江水滔滔,岁月无言。回望一百年前的川东江岸,丰都老城码头之上,曾经走来一位满身风尘的军人,他便是时任川东边防军警备旅旅长的贺龙。很多人只记住他后来南昌城头一声惊雷,就任起义总指挥,却少有人细细琢磨,早年在丰都除暴安良、救恤百姓的这段经历,如何一点点沉淀,埋下他日后毅然决然走向武装革命的思想伏笔。
1923 年春,贺龙率部驻防丰都。彼时军阀割据,川东一带乱象丛生,土豪劣绅把持乡政,苛捐杂税层层盘剥,散兵游勇肆意扰民,寻常百姓度日如年。到任之后,他与时任丰都知事刘愿庵通力合作,第一件事便是为民除害,处决横行乡里、鱼肉百姓的团总许春樵。没过多久,驻防本地的陆柏香营肆意作乱,拘禁县长,祸害城厢,贺龙果断派兵缴其枪械,救出刘愿庵,一场祸乱顷刻平息。
那段时日,他守着江岸防务,严束部下,尽量不加重民间摊派,尽力打压恶霸匪患。老百姓看在眼里,感念他敢为穷苦人出头,实实在在替一方百姓撑腰。于贺龙自己而言,这段经历,是他少年时代“两把菜刀闹革命”仗义底色的延续。打从起事之初,他最简单朴素的追求,就是打倒恶人,让底层百姓能够安稳过日子。
可在丰都治理地方的过程之中,他慢慢生出更深一层的困惑。凭着一支队伍、一腔侠气,可以杀掉一个恶霸,平定一地匪乱,却挡不住四面八方军阀无休止的混战。你惩办了此地劣绅,别处依旧官绅勾结;你稳住了丰都一隅,全川依旧战火连绵。旧军阀打来打去,争地盘、抢粮饷,到头来遭殃受苦的,永远是千千万万普通百姓。仅仅依靠旧式武装除暴安良,只能治标,不能治本,救得了一城一地,救不了苦难深重的整个国家。这便是他思想转折最朴素的起点。

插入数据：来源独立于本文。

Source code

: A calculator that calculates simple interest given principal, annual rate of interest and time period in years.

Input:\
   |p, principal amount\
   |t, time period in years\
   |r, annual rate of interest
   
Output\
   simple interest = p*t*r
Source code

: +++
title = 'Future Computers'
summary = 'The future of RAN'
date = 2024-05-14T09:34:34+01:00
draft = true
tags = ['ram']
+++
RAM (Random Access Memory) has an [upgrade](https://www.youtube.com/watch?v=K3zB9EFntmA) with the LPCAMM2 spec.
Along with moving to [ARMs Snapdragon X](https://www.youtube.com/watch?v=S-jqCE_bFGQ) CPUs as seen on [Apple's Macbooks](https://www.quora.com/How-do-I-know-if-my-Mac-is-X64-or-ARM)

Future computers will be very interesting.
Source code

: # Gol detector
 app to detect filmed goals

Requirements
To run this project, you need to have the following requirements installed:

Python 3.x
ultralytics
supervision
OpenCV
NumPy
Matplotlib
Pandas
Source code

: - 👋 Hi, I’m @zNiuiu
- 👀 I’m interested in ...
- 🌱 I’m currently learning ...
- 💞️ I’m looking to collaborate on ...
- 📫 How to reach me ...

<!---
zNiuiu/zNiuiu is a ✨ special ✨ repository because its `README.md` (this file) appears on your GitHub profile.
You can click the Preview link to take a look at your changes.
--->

最初,他笃信追随孙中山先生,走旧民主主义道路,就能安定天下。在丰都维持治安、惩办恶势力,就是他践行救国理想的实际行动。一地治理的实践却不断拷问着他:单凭行侠仗义、局部治乱,究竟能不能救中国?旧式军队、旧的革命路径,到底能不能找到一条真正让老百姓翻身的出路?
离开丰都之后,他带着这份长久盘旋于心的疑问,继续在乱世之中摸索前行。一路北伐征战,一路接触共产党人,慢慢看清两条完全不一样的救国道路。国民党高官厚禄的许诺摆在眼前,他不为所动;眼见大革命惨遭背叛,无数工农群众惨遭屠戮,他彻底看透旧势力的虚伪与残酷。早年在丰都城头生出的那层思考,历经数年战乱洗礼,终于凝成坚定抉择:不能再走军阀循环往复的老路,必须站在工农大众一边,用全新的武装,开辟一条全新救国之路。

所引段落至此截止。